Program Revenue was strengthened by increased use of the building for weddings and an increase in registration and ticket sales for events sponsored by GIFTS, Music, PrimeTime, and the Women’s Ministry Retreat. We also had dividend and interest income from the portion of the endowment held for operations.
We took a 5.5% draw from the endowment which was in line with our stepdown strategy of moving to the desired 5% draw rate. We have achieved the 5% draw rate in the Fiscal Year 2026 budget shown on the attached document.
Expenses:
Staff continues to manage their budgets very well.
There was an overage in the Music Ministry partially due to mid-year hires of a part-time Music Administrator and the addition of guest organists to provide support on special Sundays and holidays. The remaining overage was due to overspending by the department at the end of the fiscal year. Steps have been taken to ensure this is not repeated.
The overage in the Pastoral Care, Stewardship and Missions line is due to three factors: the mission trip to Rose Castle (reimbursed to the church) that is reported on this line; costs incurred for the CCS fundraising contract (not budgeted for), and the larger distribution from the Easter Offering.
Property underspent on security because of a reimbursement for security costs from the Collegiate Church, and lower than anticipated utilities costs.
Finance and Administration expenses were lower primarily as our denominational dues to the Reformed Church in America and United Church of Christ were reset this year and were ultimately lower than initially anticipated.
Highlights of the Fiscal Year 2026 Budget
We continue to set forth a challenge goal for pledge giving.

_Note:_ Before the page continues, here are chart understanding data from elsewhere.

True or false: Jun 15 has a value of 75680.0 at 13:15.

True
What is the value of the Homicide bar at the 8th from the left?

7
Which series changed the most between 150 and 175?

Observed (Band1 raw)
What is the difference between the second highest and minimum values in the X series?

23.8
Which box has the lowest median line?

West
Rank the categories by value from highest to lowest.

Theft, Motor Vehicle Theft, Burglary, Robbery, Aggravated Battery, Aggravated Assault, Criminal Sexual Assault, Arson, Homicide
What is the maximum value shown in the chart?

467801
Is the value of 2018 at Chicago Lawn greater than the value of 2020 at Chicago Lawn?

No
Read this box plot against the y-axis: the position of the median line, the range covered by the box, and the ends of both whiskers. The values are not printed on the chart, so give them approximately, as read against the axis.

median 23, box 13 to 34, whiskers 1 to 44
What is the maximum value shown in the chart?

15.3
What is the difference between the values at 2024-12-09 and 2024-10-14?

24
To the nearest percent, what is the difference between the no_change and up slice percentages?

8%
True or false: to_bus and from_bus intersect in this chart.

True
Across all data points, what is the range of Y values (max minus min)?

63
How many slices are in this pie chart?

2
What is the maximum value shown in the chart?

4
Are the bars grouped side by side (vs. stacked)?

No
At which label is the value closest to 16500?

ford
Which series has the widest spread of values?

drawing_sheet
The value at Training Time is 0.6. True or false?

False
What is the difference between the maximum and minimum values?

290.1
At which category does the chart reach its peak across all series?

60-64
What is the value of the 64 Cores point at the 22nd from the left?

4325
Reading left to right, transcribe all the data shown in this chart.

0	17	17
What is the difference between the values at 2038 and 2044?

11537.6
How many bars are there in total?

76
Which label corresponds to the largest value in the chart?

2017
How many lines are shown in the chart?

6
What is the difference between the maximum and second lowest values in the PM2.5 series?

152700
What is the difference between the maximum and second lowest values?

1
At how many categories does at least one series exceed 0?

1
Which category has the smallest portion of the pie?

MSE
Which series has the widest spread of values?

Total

We believe the congregation can rise to this shared challenge and respond with generosity as we continue to move forward in a new financial reality.
Several ministries received restored funding of up to $10,000 per department to be used in the best way possible, determined by the department head.
We added a new, part-time staff member to lead the 20s & 30s ministry, and a part-time grant writer (contract role).
The endowment draw is 5% of the 12-quarter rolling average of the endowment.
We encourage you to study the FY25 results and FY26 budget and let us know if you have any questions. We plan to have a congregational meeting this fall to explain the results further and we look forward to receiving your input.
On another note, you may have noticed there have been many large-scale property projects completed recently including the restoration of the West Wall of the church building, replacement of the roof over the Vestry building and replacement of the temporary ADA ramp on 29th Street. These were all covered by the settlement agreement with VanBarton (except for the Vestry roof replacement which we funded ourselves) who now owns the lot behind the church (formerly owned by the Collegiate Church Corporation.) We do not yet know the plans for that lot but will inform the congregation as soon as we have information to share.
We continue to have deep gratitude for everyone who has stayed with us through this time of challenge. It is such a joy to be able to have reached the 5% draw rate on the endowment, an effort that took 5 years to accomplish.
This has been done by the grace and help of God, and the support of each of you. Thank you.